## PASSAGE TO READ
— begin —

5. The purchaser/customer is entitled to modify and process (be- und verarbeiten) the reserved goods in the ordinary course of business and sell the new item in the ordinary course of business. If the purchaser/customer processes the reserved goods, the processing takes place in the name and for the account of Heyco as manufacturer. Heyco acquires ownership of the new property. In this case, the right of expectancy of the purchaser/customer continues in the altered item. If the purchased item is processed into other objects that do not belong to Heyco, Heyco acquires joint ownership of the new item in proportion of the objective value of the purchased item to the other processed items at the time of processing. The same applies to the cases of mixing (Vermischung) and combination (Verbindung). If the mixing or combination takes place in such a way that the item of the purchaser/customer is to be regarded as the main item, it is agreed that the purchaser/customer transfers co-ownership to Heyco on a pro rata basis and keeps the resulting sole ownership or co-ownership in custody for Heyco. In order to secure the claims against the purchaser/customer, the purchaser/customer also assigns such claims against a third party to Heyco, which accrue to it through the combination (Verbindung) of the reserved goods with real property; Heyco hereby accepts this assignment.

Section 10 Material Defects and Notice of Defects

1. If a product supplied by Heyco, within the statute of limitation pursuant to section 10 paragraph 4 and regardless of the operating period, has a material defect, Heyco will, for the purpose of subsequent performance, remedy the defect or deliver an item free of defects at its own discretion, if the cause of the defect already existed at the time of transfer of risk.

2. If Heyco decides to remedy the defect, the purchaser/customer in consultation with Heyco has to offer the opportunity to rectify the defect within a reasonable period.

3. If the subsequent performance fails, the purchaser/customer may, without prejudice to any claims for damages, in principle withdraw from the contract, reduce the purchase price or demand compensation for its expenses. In the case of a minor breach of duty, in particular in the case of minor defects, the purchaser/customer has no right of withdrawal.

4. Claims for defects expire after twelve (12) months. The period begins with the delivery of the goods. The above sentence 1 does not apply in so far as the law requires longer periods in accordance with sections 438 paragraph 1 no. 2 (property for buildings), 479 paragraph 1 (right of recourse) and 634 a (construction defects) German Civil Code (Bürgerliches Gesetzbuch- BGB).

— end —

## DATA EXTRACT
— begin —

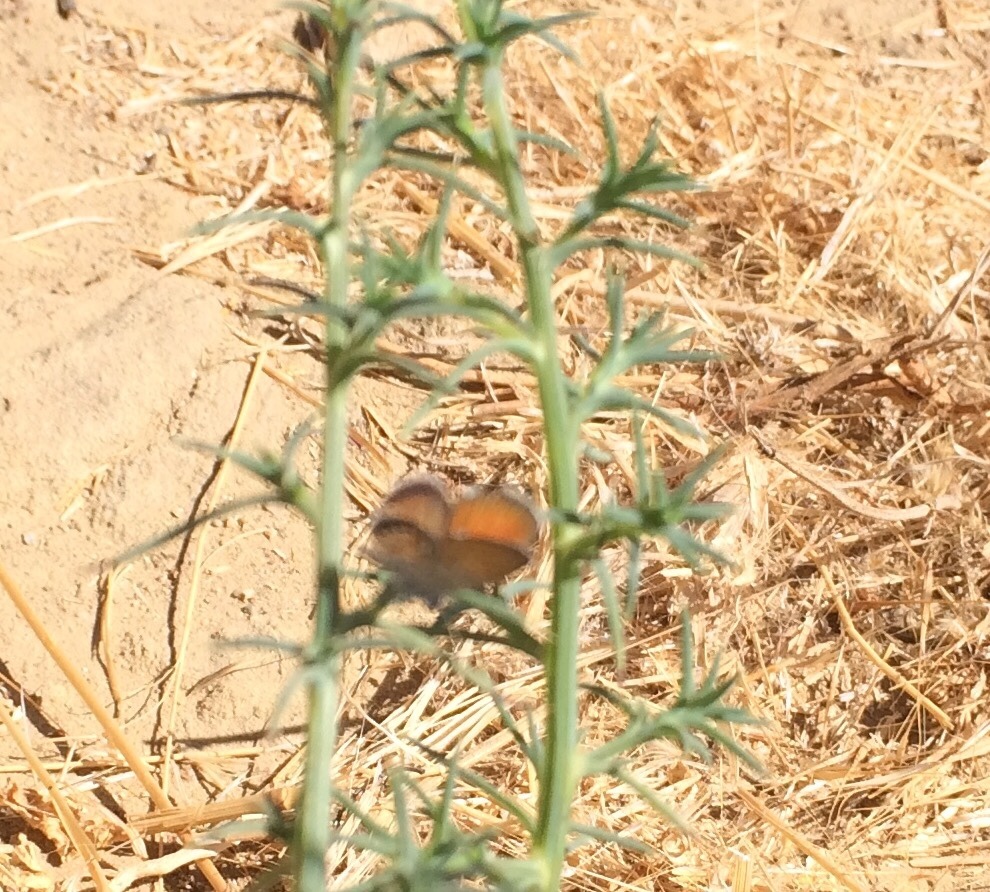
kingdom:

— end —

## THE PROBLEM
Give back the part of the sales terms that starts at "1. If a product" and ends at "a reasonable period.", copied word for word.

## THE RESPONSE
1. If a product supplied by Heyco, within the statute of limitation pursuant to section 10 paragraph 4 and regardless of the operating period, has a material defect, Heyco will, for the purpose of subsequent performance, remedy the defect or deliver an item free of defects at its own discretion, if the cause of the defect already existed at the time of transfer of risk.

2. If Heyco decides to remedy the defect, the purchaser/customer in consultation with Heyco has to offer the opportunity to rectify the defect within a reasonable period.